Spell On Wheels Vol 1 cover imageSpell On Wheels by Kate Leth, Megan Levens, Marissa Louise, Jen Bartel, Nate Piekos

Andy, Jolene, and Claire are three witch roommates. When an ex breaks into their house and steals a spell that could have deadly consequences, the three witches must go on a road trip to retrieve stolen artifacts, exact revenge, and figure out exactly what is going on! Spell On Wheels is a super fun comic that reminded me a lot of Charmed! It’s full of magic and female friendship!
—Adiba Jaigirdar

The Best We Could Do cover imageThe Best We Could Do by Thi Bui

Born in Vietnam, Bui immigrated to the United States as a child. In this graphic memoir, she recounts her family’s escape after the fall of South Vietnam and the challenges of starting over in a new place. As she becomes a mother herself, Bui discovers new depths in her family’s experience, and understands the weight of home and family and identity. The spare and lovely art perfectly reflects the beautiful prose.
—Heather Bottoms

This One Summer by Jillian and Mariko Tamaki coverThis One Summer by Mariko Tamaki and Jillian Tamaki

Rose can always count on Windy to be at her family’s annual trip to the beach, but there’s not much else she can count on this year. Her parents are arguing—that is, when they even bother to talk to each other—and things with the boy at the convenience store are, well, weird. But the world keeps turning and maybe the people around Rose are in for an even more chaotic ride than she is this summer. I once described this dramatic, coming-of-age/loss-of-innocence novel as Lana Del Rey meets the Backstreet Boys. It’s got Rose’s aching summertime sadness right alongside Windy’s peppy we’ve got it goin’ on attitude. The question is, what will win out by the end of summer?
—Abby Hargreaves

This Woman's Work cover imageThis Woman’s Work by Julie Delporte, Helge Dascher (Translator), Aleshia Jensen (Translator)
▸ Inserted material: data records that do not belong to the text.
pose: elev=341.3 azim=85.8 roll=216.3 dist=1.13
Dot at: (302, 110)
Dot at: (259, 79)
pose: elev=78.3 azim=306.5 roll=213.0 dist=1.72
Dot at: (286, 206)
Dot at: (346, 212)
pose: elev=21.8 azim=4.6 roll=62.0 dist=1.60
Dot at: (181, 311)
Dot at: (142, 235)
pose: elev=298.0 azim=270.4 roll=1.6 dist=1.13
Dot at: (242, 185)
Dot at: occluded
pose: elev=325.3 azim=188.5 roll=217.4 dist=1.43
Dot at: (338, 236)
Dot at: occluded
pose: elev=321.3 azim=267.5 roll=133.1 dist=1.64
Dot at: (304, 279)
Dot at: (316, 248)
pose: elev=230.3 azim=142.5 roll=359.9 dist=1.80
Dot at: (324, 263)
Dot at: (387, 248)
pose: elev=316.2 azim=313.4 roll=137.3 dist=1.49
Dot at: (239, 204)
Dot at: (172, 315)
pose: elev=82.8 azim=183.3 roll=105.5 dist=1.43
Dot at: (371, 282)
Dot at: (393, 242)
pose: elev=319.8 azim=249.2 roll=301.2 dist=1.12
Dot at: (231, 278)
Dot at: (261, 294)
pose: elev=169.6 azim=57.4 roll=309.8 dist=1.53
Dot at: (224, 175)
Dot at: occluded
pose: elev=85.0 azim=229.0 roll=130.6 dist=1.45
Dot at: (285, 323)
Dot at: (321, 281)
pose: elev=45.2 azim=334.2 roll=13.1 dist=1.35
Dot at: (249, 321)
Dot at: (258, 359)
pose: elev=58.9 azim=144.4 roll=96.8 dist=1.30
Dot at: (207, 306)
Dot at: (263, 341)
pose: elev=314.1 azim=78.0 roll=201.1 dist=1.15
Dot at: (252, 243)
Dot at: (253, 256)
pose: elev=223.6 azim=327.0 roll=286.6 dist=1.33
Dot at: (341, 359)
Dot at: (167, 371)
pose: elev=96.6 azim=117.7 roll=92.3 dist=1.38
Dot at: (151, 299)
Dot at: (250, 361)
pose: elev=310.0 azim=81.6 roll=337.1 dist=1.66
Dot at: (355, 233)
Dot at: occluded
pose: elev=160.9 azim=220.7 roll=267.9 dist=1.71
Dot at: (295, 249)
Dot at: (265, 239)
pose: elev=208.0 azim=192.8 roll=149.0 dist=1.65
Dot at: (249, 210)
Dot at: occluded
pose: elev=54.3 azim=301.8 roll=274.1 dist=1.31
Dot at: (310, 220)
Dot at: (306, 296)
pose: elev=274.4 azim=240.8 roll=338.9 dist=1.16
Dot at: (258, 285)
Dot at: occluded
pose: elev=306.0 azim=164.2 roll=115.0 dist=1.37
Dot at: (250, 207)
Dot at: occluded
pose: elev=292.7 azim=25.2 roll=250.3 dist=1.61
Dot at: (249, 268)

These delicate watercolor reflections are loosely tied around a trip to Helsinki to soak in the influence of Moomins creator Tove Jansson. This might sound hopelessly twee, but This Woman’s Work is anything but. It reaches a piercing intensity as Delporte works through her ideas about women’s art, women’s creative lives, and women’s vulnerability. The book is about a Finnish children’s author, but it’s also about the horrifyingly common presence of sexual assault in the lives of women and girls.